A police car pulled up in front of grandma Bessie’s house, and grandpa got out. The polite policeman explained that the elderly gentleman said that he was lost in the park and couldn’t find his way home.

“Morris,” said grandma, “You’ve been going to that park for over 30 years! How come you get lost today?”

Leaning close to grandma, so that the policeman couldn’t hear, grandpa whispered, “I wasn’t lost.
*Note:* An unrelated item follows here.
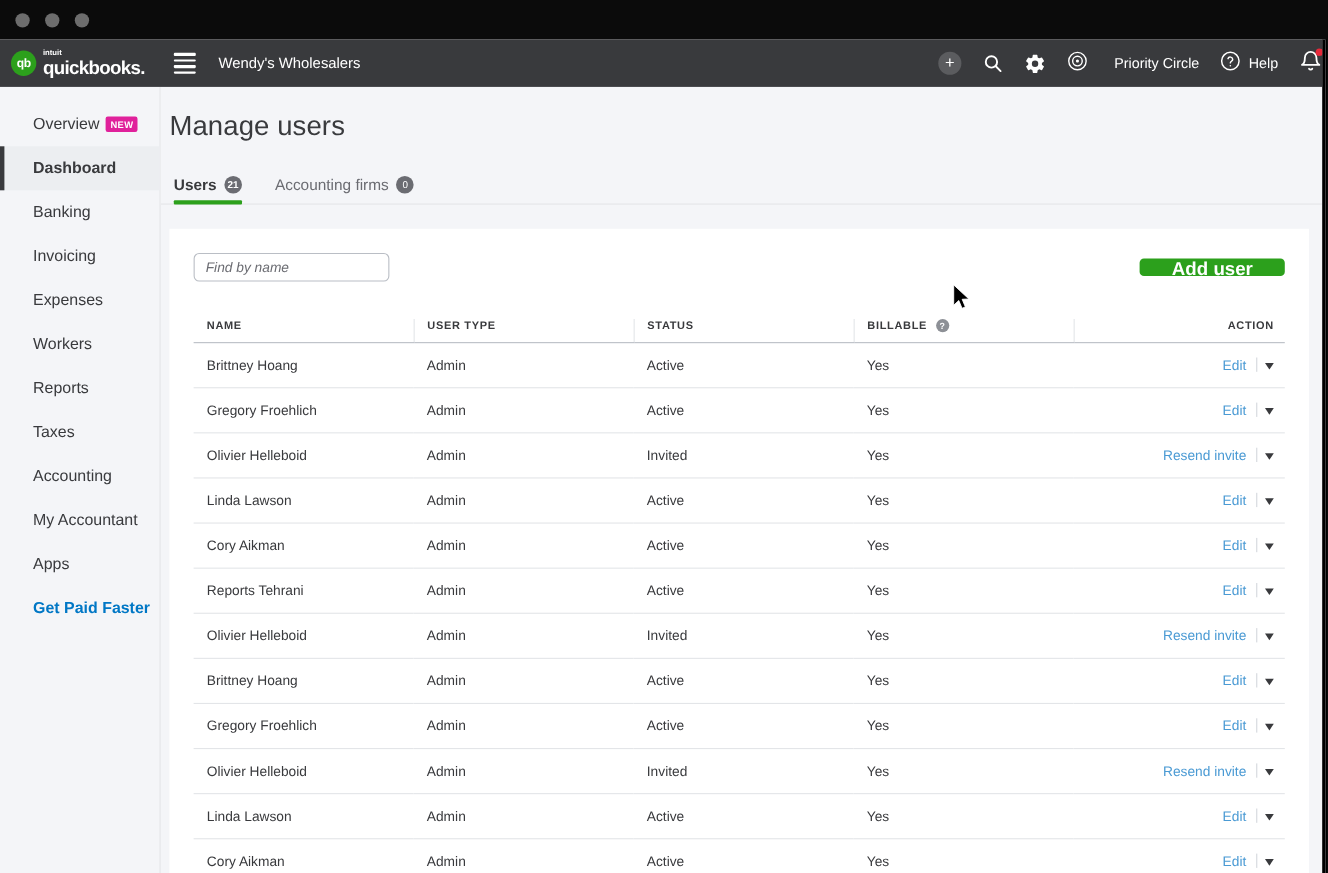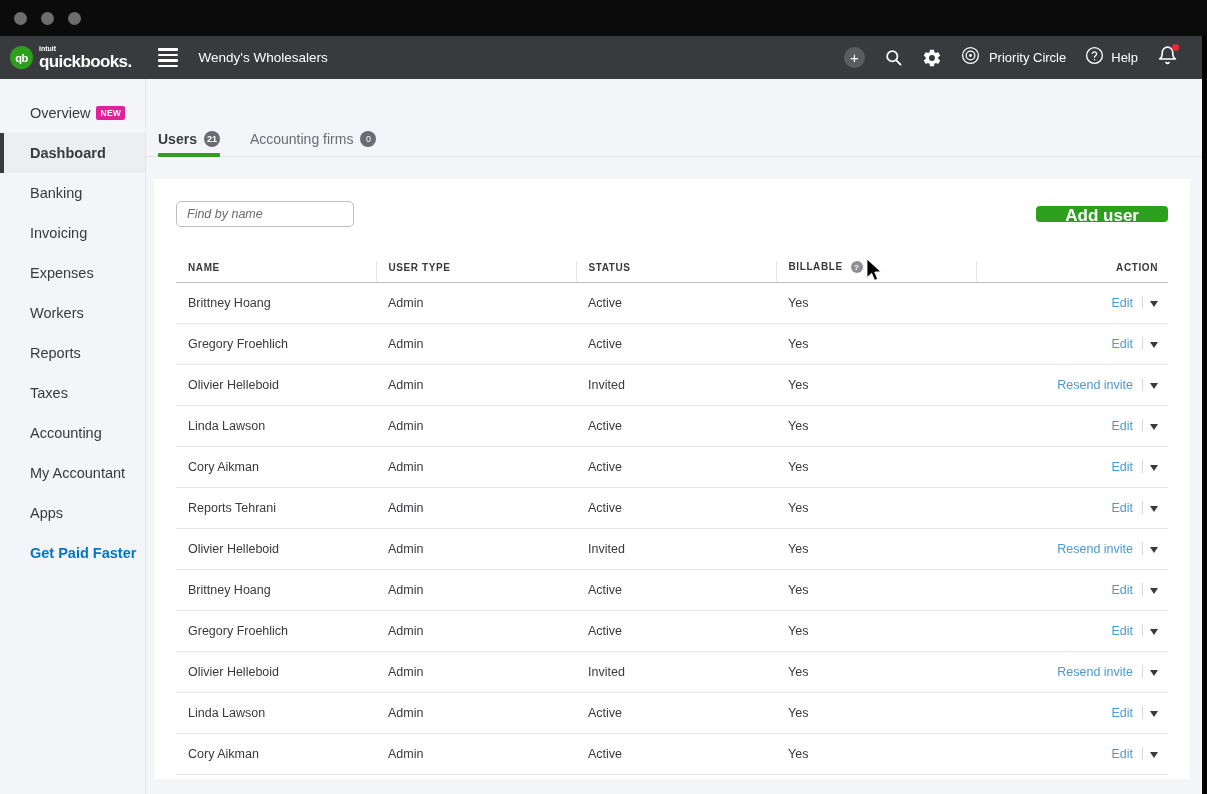"qb" .topnav { padding: 0 24px 0 10px -> 0 0 0 10px }
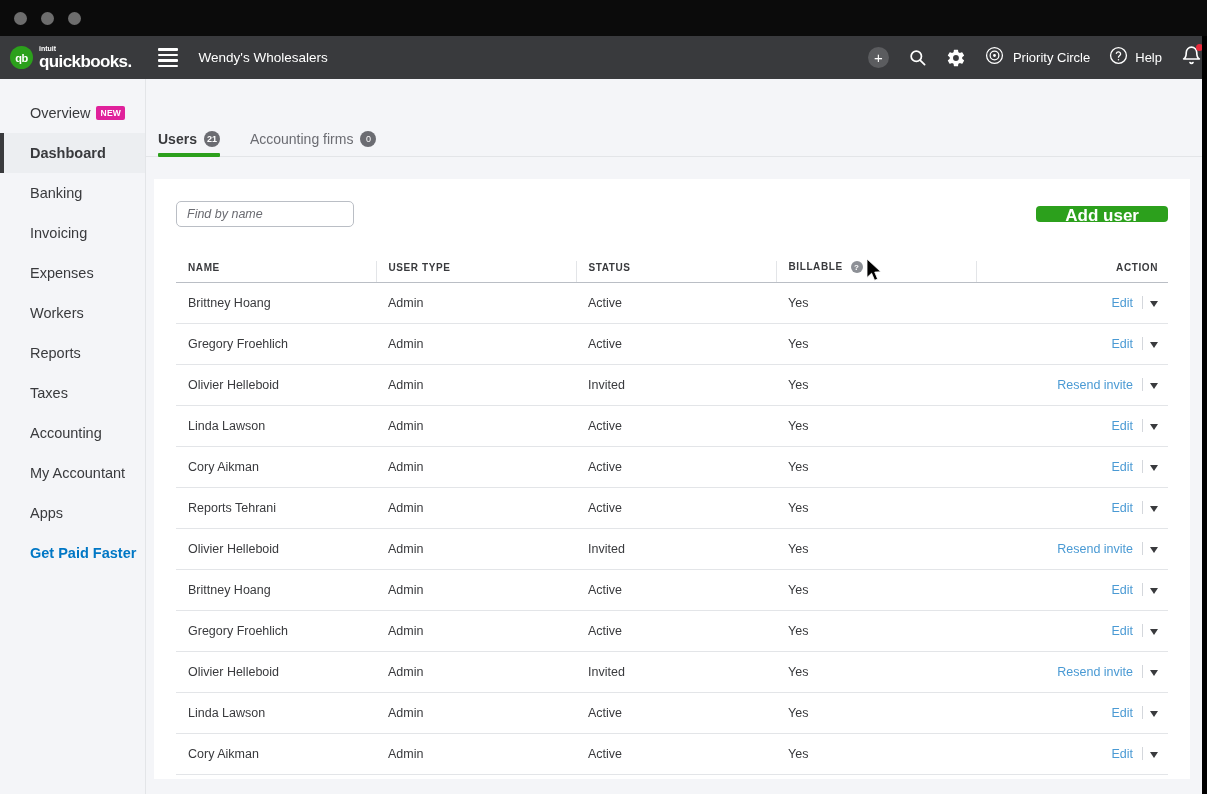"Priority Circle" .priority { gap: 9px -> 24px }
I was just too tired to walk home.”


More Lost and Found

tph lost-and-found


Parshas Ki Teitze

by S. Galena Posted: 07-09-2006(Viewed 1413 times)
[you might want to see Deut. 21:10-14, 18-21 first IGP]

Soldier goes to war and takes woman, wakes up “the month after”

Man: Who are you?
Woman: Sinead O’Connor.
Man: Where is our damn son?
Woman: Getting stoned.



Gardening Rule:
When weeding, the best way to make sure you are removing a weed
and not a valuable plant is to pull on it.
If it comes out of the ground easily, it is a valuable plant. ~ Joan  


War Bride (from Reader’s Digest)

A German War Bride in the States became a great bore by telling everyone on social occasions of the atrocious nature of the bombing of German cities carried out by the Allies. Her husband was too well-connected and too well-liked for her to be ostracized, so people tried to ignore her when she climbed up on her soapbox. Needless to say, this simply drove her to greater efforts.

One evening she was waxing eloquent when a new woman piped up and agreed that the bombardment of cities was a barbarous practice which should be severely punished! Pleased to find an ally at last, the War Bride turned to the newcomer and said, “Oh! Were you in Germany?”

“No,” replied the newcomer levelly, “I was in London!”